A Grief Support Blog

This blog will allow you the opportunity to acquire both support and guidance after experiencing a significant loss.

Grief is becoming an open topic of conversation

The Grief Recovery Institute, as an organization, takes no position on political or social issues. We only have positions on how effectively we can help people deal with their reactions to loss of every imaginable kind. Of course, if we had the power, we would eliminate all events that harm anyone, but that’s not realistic. So we must content ourselves with helping people deal with the grief producing events that affect their lives.

For 25 years we have been preaching an emotional gospel that would open up the topics of grief and recovery from loss, so that people could talk safely about their reactions to the painful events that affect their lives, and then take actions to complete what those losses leave unfinished. It has been a daunting task. We have often felt like Don Quixote and Sancho Panza, tilting at the windmills of misinformation that keep people from their normal and natural reactions to loss. Recent events have indicated that our efforts have not been in vain, as witness to the language that now opens nearly every press conference about the war in the Middle East: "Our heartfelt condolences to the family and friends..."

The President, the Prime Minister, the Commanding General, and other key figures each open their briefings with a verbal acknowledgment of grief and condolences to family and friends, before addressing the facts, figures, and details of the war. It goes without saying that each and every life lost is precious, to the individuals who died, and to all who remain to grieve them. But what must be said, loud and clear, is that there has been a major societal change in our relationship to the public verbalization of grief. These direct and immediate statements of grief are relatively new and oddly welcome, though they do very little to ameliorate the grief of the surviving family and friends.

The constant use of the words grief and grieving represents a major shift in communication on a topic that has been shrouded in secrecy and only spoken of privately and in hushed tones. Our world has changed in this regard. Grief is now the first statement, and not the last, and is not being overlooked. On behalf of all grieving people, we are grateful that at long-last, grief is becoming an open topic of conversation, and that the emotions of loss are verbalized, not hidden.

For our part, we will continue teaching the actions of recovery that must accompany the expression of grief. We extend our gratitude to all who have spoken out on behalf of the grievers, whose lives have been altered by the events that are unfolding. We include world leaders, military leaders, and in particular, the collective media, who have done their part by airing those comments on grief. Thank you all.

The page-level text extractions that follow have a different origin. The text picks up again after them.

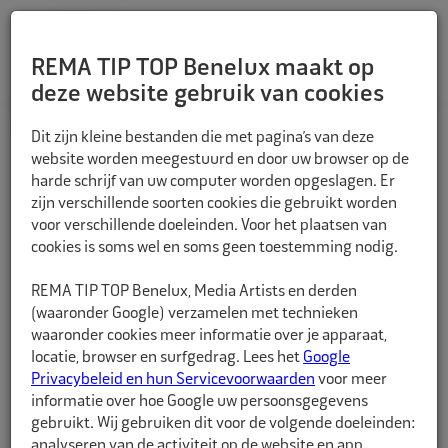
REMA TIP TOP Benelux maakt op
deze website gebruik van cookies
TERUG
Dit zijn kleine bestanden die met pagina’s van deze
website worden meegestuurd en door uw browser op de
harde schrijf van uw computer worden opgeslagen. Er
zijn verschillende soorten cookies die gebruikt worden
voor verschillende doeleinden. Voor het plaatsen van
cookies is soms wel en soms geen toestemming nodig.
REMA TIP TOP Benelux, Media Artists en derden
(waaronder Google) verzamelen met technieken
waaronder cookies meer informatie over je apparaat,
locatie, browser en surfgedrag. Lees het
Google
Privacybeleid en hun Servicevoorwaarden
voor meer
informatie over hoe Google uw persoonsgegevens
gebruikt. Wij gebruiken dit voor de volgende doeleinden:
analyseren van de activiteit op de website en app,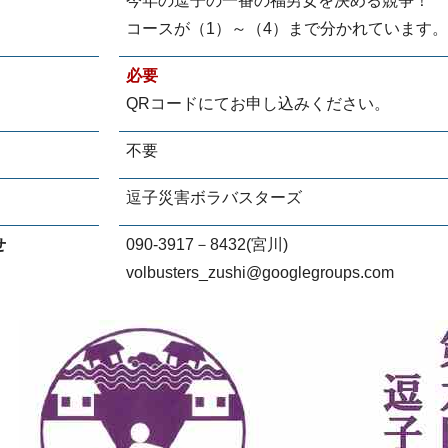
今年の逗子の一番の福男女を決める競争！
コースが（1）～（4）まで分かれています
必要
QRコードにてお申し込みください。
不要
逗子災害ボラバスターズ
せ
090-3917－8432(宮川)
volbusters_zushi@googlegroups.com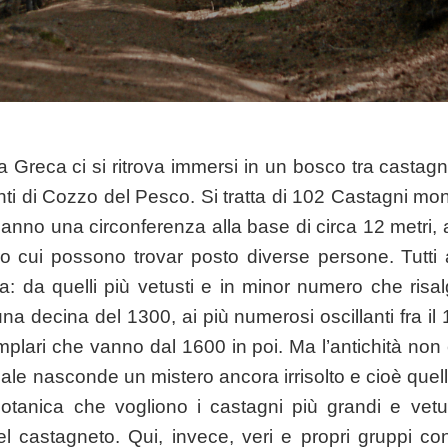
a Greca ci si ritrova immersi in un bosco tra castagn
anti di Cozzo del Pesco. Si tratta di 102 Castagni mo
anno una circonferenza alla base di circa 12 metri, 
ro cui possono trovar posto diverse persone. Tutti 
a: da quelli più vetusti e in minor numero che risa
a decina del 1300, ai più numerosi oscillanti fra il 
mplari che vanno dal 1600 in poi. Ma l’antichità non 
ale nasconde un mistero ancora irrisolto e cioè quello
 botanica che vogliono i castagni più grandi e vetus
del castagneto. Qui, invece, veri e propri gruppi c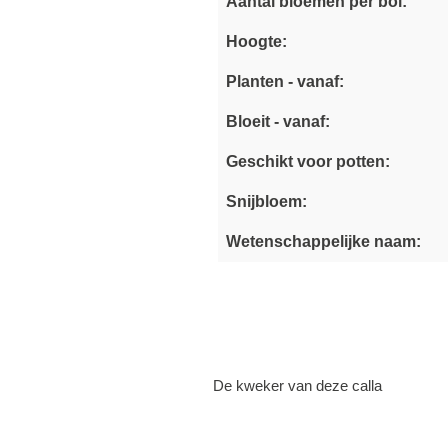
Aantal bloemen per bol:
Hoogte:
Planten - vanaf:
Bloeit - vanaf:
Geschikt voor potten:
Snijbloem:
Wetenschappelijke naam:
De kweker van deze calla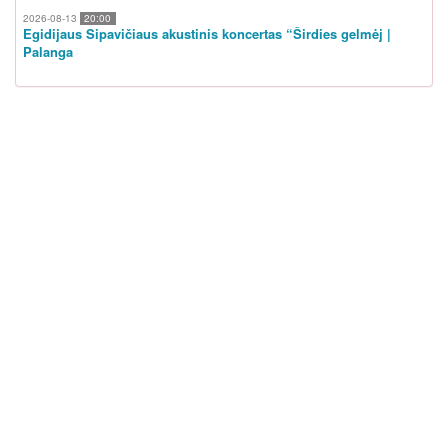
2026-08-13
20:00
Egidijaus Sipavičiaus akustinis koncertas “Širdies gelmėj |
Palanga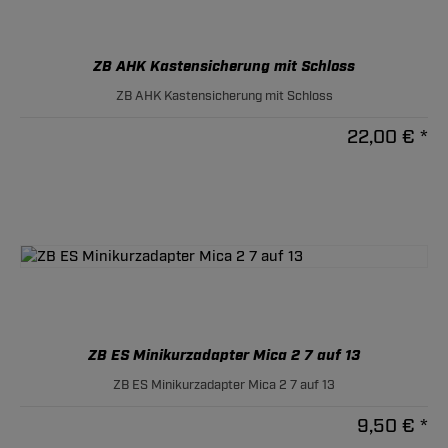
ZB AHK Kastensicherung mit Schloss
ZB AHK Kastensicherung mit Schloss
22,00 € *
ZB ES Minikurzadapter Mica 2 7 auf 13
ZB ES Minikurzadapter Mica 2 7 auf 13
9,50 € *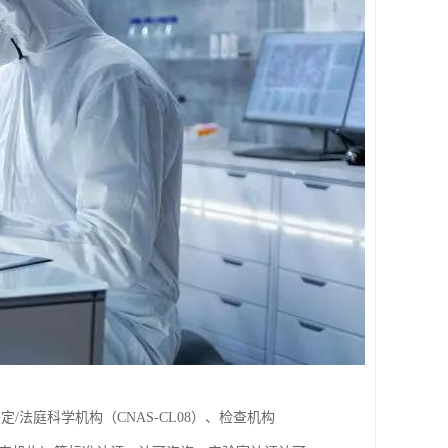
鉴定/法庭科学机构（CNAS-CL08）、检查机构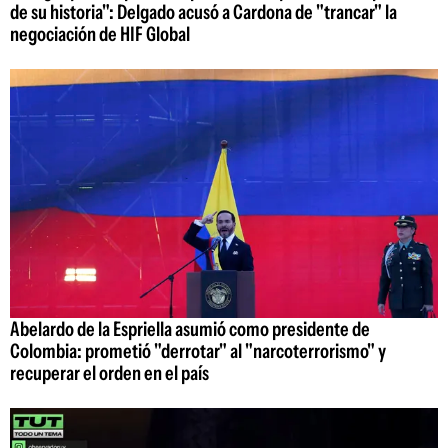
de su historia": Delgado acusó a Cardona de "trancar" la
negociación de HIF Global
Abelardo de la Espriella asumió como presidente de
Colombia: prometió "derrotar" al "narcoterrorismo" y
recuperar el orden en el país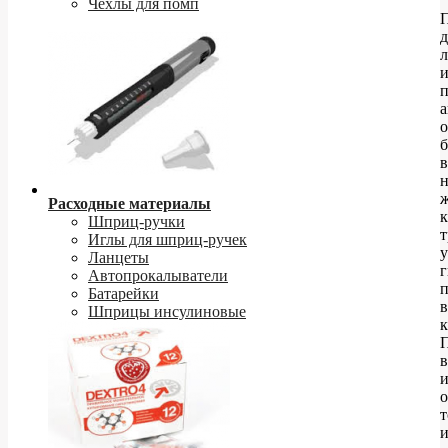
Чехлы для помп
д
л
а
б
в
н
ж
Расходные материалы
Шприц-ручки
т
Иглы для шприц-ручек
Ланцеты
Автопрокалыватели
Батарейки
в
Шприцы инсулиновые
и
о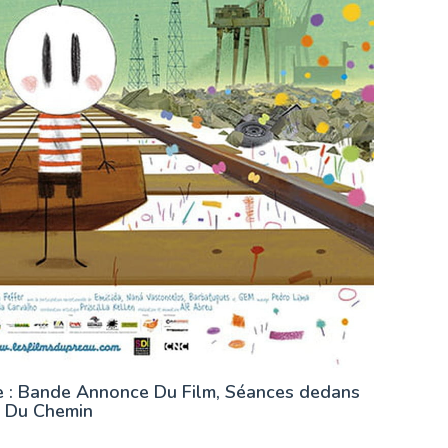
e : Bande Annonce Du Film, Séances dedans
t Du Chemin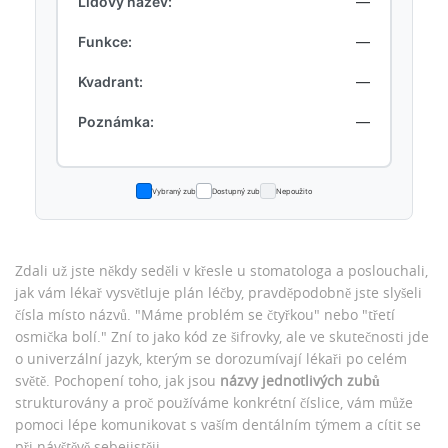
Lidový název:
—
Funkce:
—
Kvadrant:
—
Poznámka:
—
Vybraný zub
Dostupný zub
Nepoužito
Zdali už jste někdy seděli v křesle u stomatologa a poslouchali,
jak vám lékař vysvětluje plán léčby, pravděpodobně jste slyšeli
čísla místo názvů. "Máme problém se čtyřkou" nebo "třetí
osmička bolí." Zní to jako kód ze šifrovky, ale ve skutečnosti jde
o univerzální jazyk, kterým se dorozumívají lékaři po celém
světě. Pochopení toho, jak jsou
názvy jednotlivých zubů
strukturovány a proč používáme konkrétní číslice, vám může
pomoci lépe komunikovat s vaším dentálním týmem a cítit se
při návštěvě sebejistěji.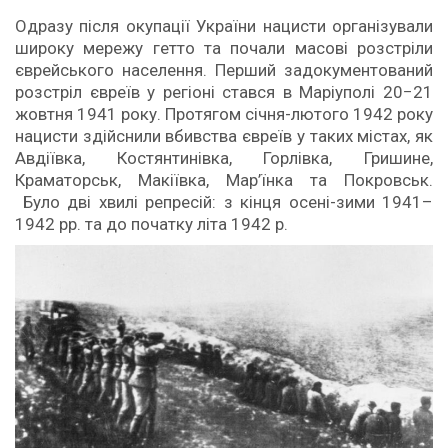
Одразу після окупації України нацисти організували
широку мережу гетто та почали масові розстріли
єврейського населення. Перший задокументований
розстріл євреїв у регіоні стався в Маріуполі 20−21
жовтня 1941 року. Протягом січня-лютого 1942 року
нацисти здійснили вбивства євреїв у таких містах, як
Авдіївка, Костянтинівка, Горлівка, Гришине,
Краматорськ, Макіївка, Мар’їнка та Покровськ.
Було дві хвилі репресій: з кінця осені-зими 1941–
1942 рр. та до початку літа 1942 р.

And Now a Little Challenge

The Grief Recovery Institute doesn't promote the publicizing of any family’s grief. In our opinion, that is totally off-limits, and we challenge the collective media to honor the privacy of specific, individual grief, while at the same time helping to keep the general topic open for all. When a family experiences the death of a loved one, it naturally circles the wagons, and draws inwards into itself. The immediate and extended family join in exchanging reminiscences, mingling sadness and laughter as their grief expands memories of their interactions with loved ones who have died. Outsiders really aren’t welcome. The media are outsiders. Sometimes some of its member lose sight of the fact that they are not part of the extended family and forget their manners. Nothing robs a griever’s dignity more than invasive interrogation at the most emotional moments in their lives. The public’s "right to know" doesn't extend into the intimate and personal area of grief, even when the events themselves are public knowledge. We implore our friends in the media to maintain a strong vigilance in protecting grieving people from the glare of the public spotlight at a very private time.